While this book is more explicitly environmentalist than others I’ve included, this list would be incomplete without it. My own little hummingbirds love this story of a tiny being just like them trying to accomplish big things against all odds.

Haida author Nicoll Yahgulanaas reinterprets a Quechuan tale with Ecuadoran and Peruvian roots, explaining that the tiny protagonist, the hummingbird, has cultural significance for not only the Quechua, but also the Pueblo, the Haida, and the Tsimshian.

The tale follows the plight of a hummingbird whose home and neighbours are threatened by a forest fire. Although she could fly away, she chooses to “do what [she] can” and tirelessly flies one drop of water from a stream to the fire.

My own little hummingbirds love this story of a tiny being just like them trying to accomplish big things against all odds.

Kenyan activist Wangari Maathai’s afterword reminds us that this isn’t just a metaphor; Maathai’s Green Belt movement has had an enormous impact on watershed health and local livelihoods in Kenya, simply by planting one tree at a time.

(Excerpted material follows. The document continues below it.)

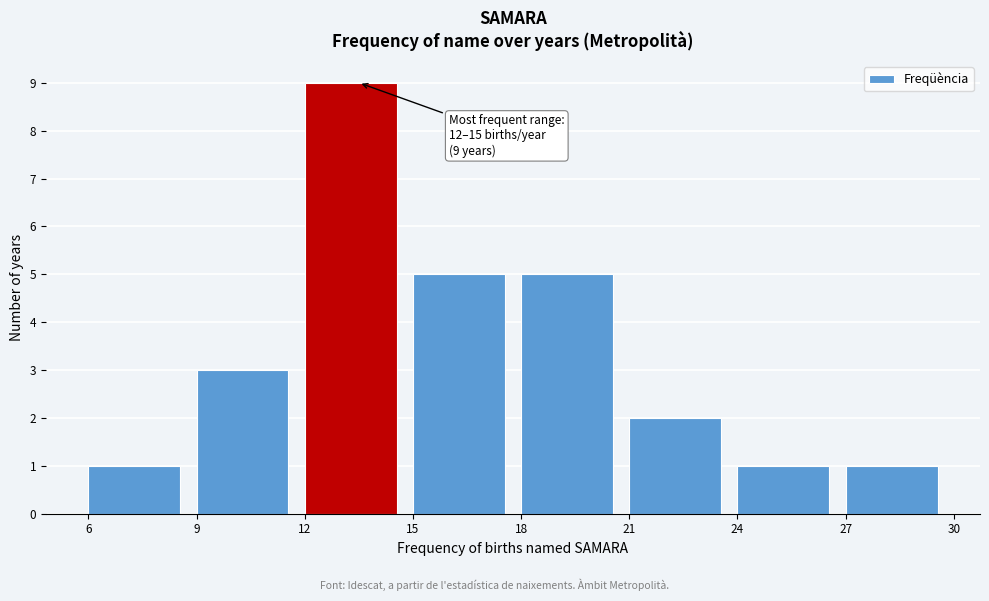

Which range on the x-axis has the tallest bar?

12 to 15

It’s taken time for my 4-year-old to process the wildfires that turn our air thick with smoke with increasing regularity, so be aware this story could be unnerving to some kids. Nonetheless, it can also help tiny people feel empowered to make big change.

For creative conservationists

The Usborne Nature Journal

By Rosie Hall (for ages 6 and up)

And now for something a little different: A book for your family to write together. This little journal provides just enough structure to inspire kids to doodle, journal, or transcribe some of their own thoughts on each themed page. Your mini-Thoreau might want to start a moon diary on the page next to the moon-gazing chart, or try their hand at drawing local petals next to the diagram of flower parts.

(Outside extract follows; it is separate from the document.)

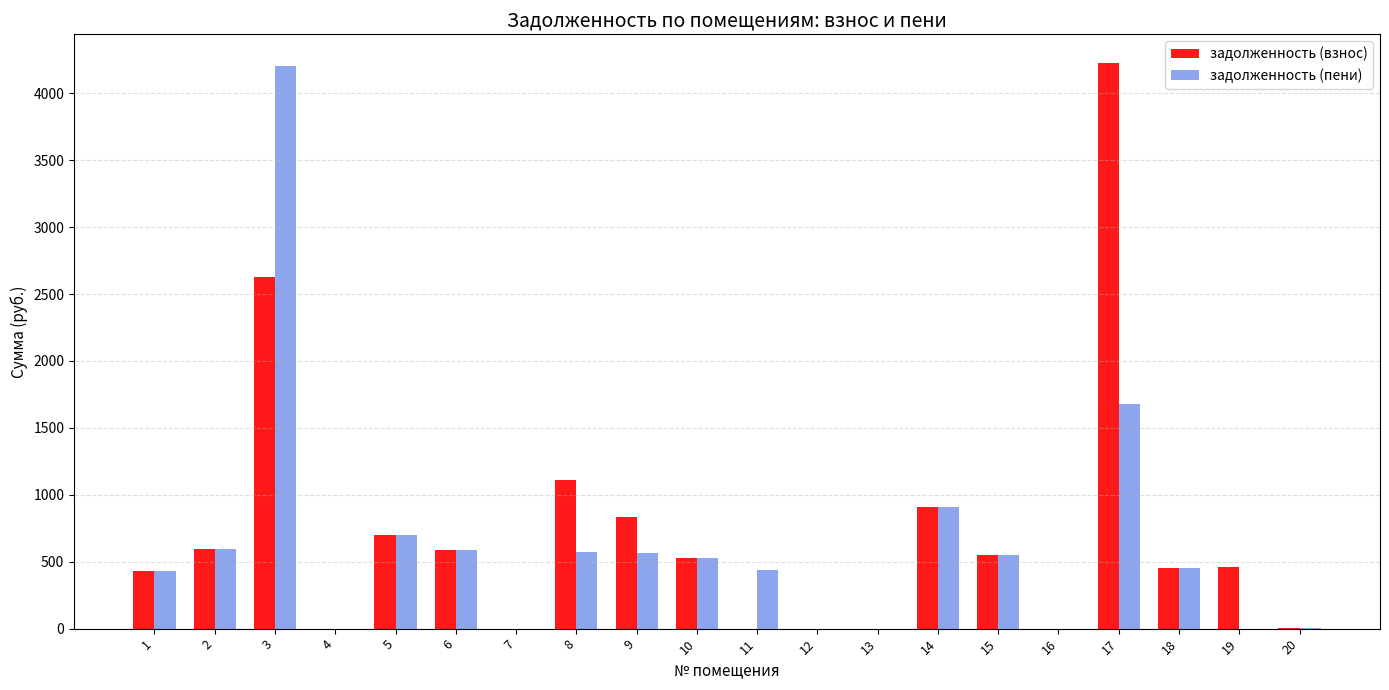

What is the sum of the задолженность (пени) values at 1 and 18?

884.3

Martin Shaw, mythic storyteller and author of Scatterlings: Getting Claimed in an Age of Amnesia, encourages us in this time of calamity “to be of a place,” not simply in it. “To be of is to hunker down as a servant to the ruminations of the specific valley, little gritty vegetable patch, or swampy acre of abandoned field that has laid its breath on the back of your neck.” Kids live in the details — 4-year-old Little Grey is very excited to document everything from the birds on our lake to the blades of dead grass in this DIY discovery journal.

I love that this little book lets our family hunker down in the world at our doorstep, and beyond.


By creating experiences in nature for our kids, we’re also teaching them to be in relationship with it. At the same time, intensifying weather and reports of the climate crisis are changing my own relationship with the planet. Neil Gaiman, author of my favourite graphic novel series, The Sandman, wrote “Fairy tales are more than true: not because they tell us that dragons exist, but because they tell us that dragons can be beaten.”

I believe these books also tell us a more-than-truth — while I won’t pretend to feel cheery about our planet’s future, these stories remind me that my family, and our relationship with the Earth, are stronger than fear.